Jesus laid out how to live a missional life in Matthew 28:19-20. “Therefore go and make disciples of all nations, baptizing them in the name of the Father and of the Son and of the Holy Spirit, and teaching them to obey everything I have commanded you. And surely I am with you always, to the very end of the age.”
The first thing that Jesus commands his followers to do is to go. Missional living is about going. The word go in the Greek is in the continual, which means that it sounds more like “as you are going.” It becomes a habit of everyday life. In John 20:21 Jesus is talking to His disciples and says, “Again Jesus said, ‘Peace be with you! As the Father has sent me, I am sending you.’” The gospel was not meant for us to accept it and let it incubate inside of us, never letting it be released. “But you will receive power when the Holy Spirit comes on you; and you will be my witnesses in Jerusalem, and in all Judea and Samaria, and to the ends of the earth.” –Acts 1:8. We have been empowered by the Holy Spirit. We are not just randomly going; the Creator of the universe is right by our side, walking with us each step of the way. Going through life is that easy part. It is that intentionality to live on mission that often presents a challenge. Everyone goes through life, but Jesus commands us in Mark 16:15 to “Go into all the world and preach the good news to all creation.” While we are going, while we are “doing life,” we are commanded to tell. If we are not constantly sharing the gospel in word and in action, are we truly following hard after Christ?
The next thing that Jesus says in Matthew 28 is to go into the entire world. Jesus hung out in cultural centers, where large groups of people were and with people who were hurting, broken and lost. The church is made of hurting, broken and lost people who are now healthy, made whole, and found in Christ. Luke 5:31, “Jesus answered them, ‘It is not the healthy who need a doctor, but the sick.’” The gospel is not just about righteousness, but a healing for the sick. “Do you not know that the wicked will not inherit the kingdom of God? Do not be deceived: Neither the sexually immoral nor idolaters nor adulterers nor male prostitutes nor homosexual offenders nor thieves nor the greedy nor drunkards nor slanderers nor swindlers will inherit the kingdom of God. And that is what some of you were. But you were washed, you were sanctified, you were justified in the name of the Lord Jesus Christ and by the Spirit of our God.” – 1 Corinthians 6:9-11. We were all hurting, broken, and lost before we were reconnected with God through the saving grace of Jesus.

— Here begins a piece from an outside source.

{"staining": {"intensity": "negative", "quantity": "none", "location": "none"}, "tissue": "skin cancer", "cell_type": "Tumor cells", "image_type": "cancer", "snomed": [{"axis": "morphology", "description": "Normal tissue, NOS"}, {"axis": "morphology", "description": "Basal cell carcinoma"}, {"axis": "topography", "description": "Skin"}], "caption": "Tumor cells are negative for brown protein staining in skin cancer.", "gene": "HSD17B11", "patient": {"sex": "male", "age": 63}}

Jesus said to go and make disciples, not to go and just plant churches. People who are fully devoted followers of Christ make it a priority of discipling others. The first Christians were not called Christians, they still viewed themselves as Jews who have found the Messiah. The were called “People of the Way.” It was a lifestyle of people following hard after Christ while reproducing themselves in others. Who is your disciple? Discipling someone doesn’t have to be just dictating biblical knowledge and hoping it gets memorized. Some of the best times that I have spent with one of my mentors is when the two of us were laying under his car changing the oil talking about life.
Christ left us saying that He will always be with us, all the days of our lives. “Keep your lives free from the love of money and be content with what you have, because God has said, ‘Never will I leave you; never will I forsake you.’ So we say with confidence, ‘The Lord is my helper; I will not be afraid. What can man do to me?’” – Hebrews 13:5-6. What an awesome promise. We are never alone in the journey.
If we, as a church, stop living missionally, we become a nice country club that eventually becomes more about the kingdom and less about the King. If the King is not our priority, we will fail in every attempt of creating a missional community.